Dean Robinson

Personal information
- Full name: Dean Steven Robinson
- Born: 12 November 1989 (age 36) Stratford, New Zealand
- Batting: Right-handed
- Role: Batsman

Domestic team information
- 2011/12–2015/16: Central Districts

Career statistics
| Competition | FC | LA | T20 |
| Matches | 15 | 9 | 1 |
| Runs scored | 435 | 290 | 3 |
| Batting average | 19.77 | 41.42 | 3.00 |
| 100s/50s | 0/3 | 1/1 | 0/0 |
| Top score | 62 | 130* | 3 |
| Catches/stumpings | 9/– | 4/– | 0/– |
- Source: Cricinfo, 27 March 2025

= Dean Robinson (cricketer) =

New Zealander cricketer (born 1989)

Dean Steven Robinson (born 12 November 1989) is a New Zealand cricketer who played first-class and List A cricket for Central Districts from 2011–12 to 2015–16.

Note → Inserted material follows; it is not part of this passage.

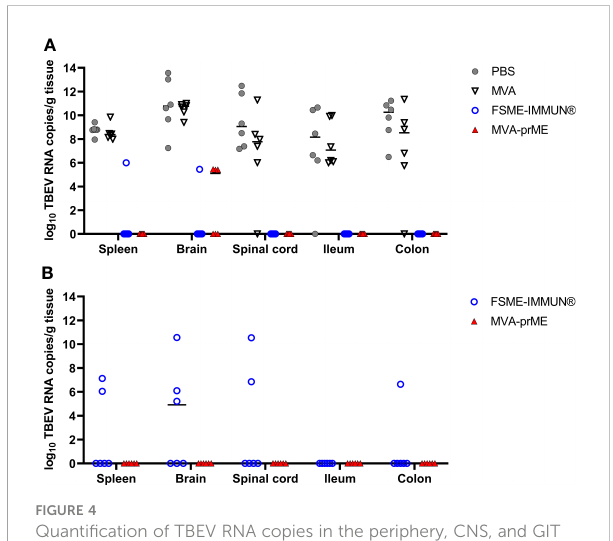
FIGURE 4 Quanti fi cation of TBEV RNA copies in the periphery, CNS, and GIT of vaccinated and infected mice. Cleared organ homogenates collected on the day of sacri fi ce were tested for the presence of TBEV RNA by real-time RT-qPCR. Mice were either sacri fi ced at (A) 8 dpi or (B) stayed in the experiment until the study endpoint (16 dpi). The median values of the respective treatment groups are indicated in the graphs. Mice were immunized with PBS (gray circle), MVA (non- fi lled triangle), FSME-IMMUN ® (non- fi lled blue circle), or MVA-prME (red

Robinson was born in Stratford, Taranaki, and besides playing cricket is a schoolteacher. He started playing cricket for Taranaki in 2007. An opening or number three batsman, he holds the record for the highest score for Taranaki, which is 202. In 2022, while playing in the Chapple Cup, he reached his 100th game, only the fifth Taranaki player to do so. He announced his retirement from representative cricket in March 2025 after Taranaki's successful defence of the Hawke Cup, having become Taranaki's leading run-scorer, with 5,439, and leading century-scorer, with 16.

Robinson's highest score for Central Districts was 130 not out, when Central Districts defeated Canterbury in the 2011–12 Ford Trophy. His highest first-class score was 62, also against Canterbury, in the 2013–14 Plunket Shield season.